====== TEXT UNDER STUDY ======

Arizona Capitol Reports Staff//December 19, 2003//[read_meter]

Stakeholders Wage High Stakes Battle Over Stream Navigability

Arizona Capitol Reports Staff//December 19, 2003//[read_meter]

In 1910 G.E.P. Smith, the acclaimed University of Arizona hydrologist, declared in a widely referenced and oft-cited report that the Santa Cruz River was an “ever dwindling stream.” As Arizona statehood approached, the hydrologist concluded that the river had diminished to such an extent — he labeled it a “brook” — that its middle basin tributary, Rillito Creek, looked far more promising as a future water source. As one recent scholar of the river asserted, at the time of statehood in 1912 the Santa Cruz River, which had provided water for residents, wildlife, and vegetation for thousands of years had ceased to flow, and inhabitants of the river’s three basins — upper, middle, and lower — began the nearly century-long search beyond the basin to secure supplemental supplies for future growth and development.

I discussed this information, and much more, while I served as an expert witness before the cumbersomely named Arizona Navigable Stream Adjudication Commission [ANSAC]. In this particular instance, Commission members, along with its attorney, listened to my testimony at the Nogales City Council Chamber, as I argued that the Santa Cruz was not navigable, nor susceptible to navigation, at the time of statehood, Feb. 14, 1912. Further, I asserted that other mitigating circumstances, like the status of the Baca Float Land Grant Number 3, raised issues that suggested that portions of the upper Santa Cruz streambed — at least those that lay within Rio Rico properties — were privately owned. I stated that the legal and institutional history of the 100,000-acre Baca Float Number 3 “clearly demonstrates that private property rights were protected under the Treaty of Guadalupe-Hidalgo and the Gadsden Purchase, and that those property rights could not have passed in trust from the United States government to the state of Arizona.”

====== MATERIAL SHOWN ======

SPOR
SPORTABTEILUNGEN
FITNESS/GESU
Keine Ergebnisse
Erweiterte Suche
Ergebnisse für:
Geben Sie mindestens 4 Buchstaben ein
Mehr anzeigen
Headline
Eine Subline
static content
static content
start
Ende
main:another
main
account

======

▶ [EXERCISE SET]
- A) From the navigability article above the listing, please print the passage between "In 1910 G.E.P." and "growth and development.", inclusive.
- B) In one to three sentences, explain why the author of the navigability article contended that portions of the upper Santa Cruz streambed were privately owned.

▶ [ANSWERS TO THE EXERCISES]
- A)
In 1910 G.E.P. Smith, the acclaimed University of Arizona hydrologist, declared in a widely referenced and oft-cited report that the Santa Cruz River was an “ever dwindling stream.” As Arizona statehood approached, the hydrologist concluded that the river had diminished to such an extent — he labeled it a “brook” — that its middle basin tributary, Rillito Creek, looked far more promising as a future water source. As one recent scholar of the river asserted, at the time of statehood in 1912 the Santa Cruz River, which had provided water for residents, wildlife, and vegetation for thousands of years had ceased to flow, and inhabitants of the river’s three basins — upper, middle, and lower — began the nearly century-long search beyond the basin to secure supplemental supplies for future growth and development.

- B) The author pointed to the status of the Baca Float Land Grant Number 3, which took in those portions lying within Rio Rico properties. The grant's legal and institutional history showed that private property rights were protected under the Treaty of Guadalupe-Hidalgo and the Gadsden Purchase. Those rights therefore could not have passed in trust from the United States government to the state of Arizona.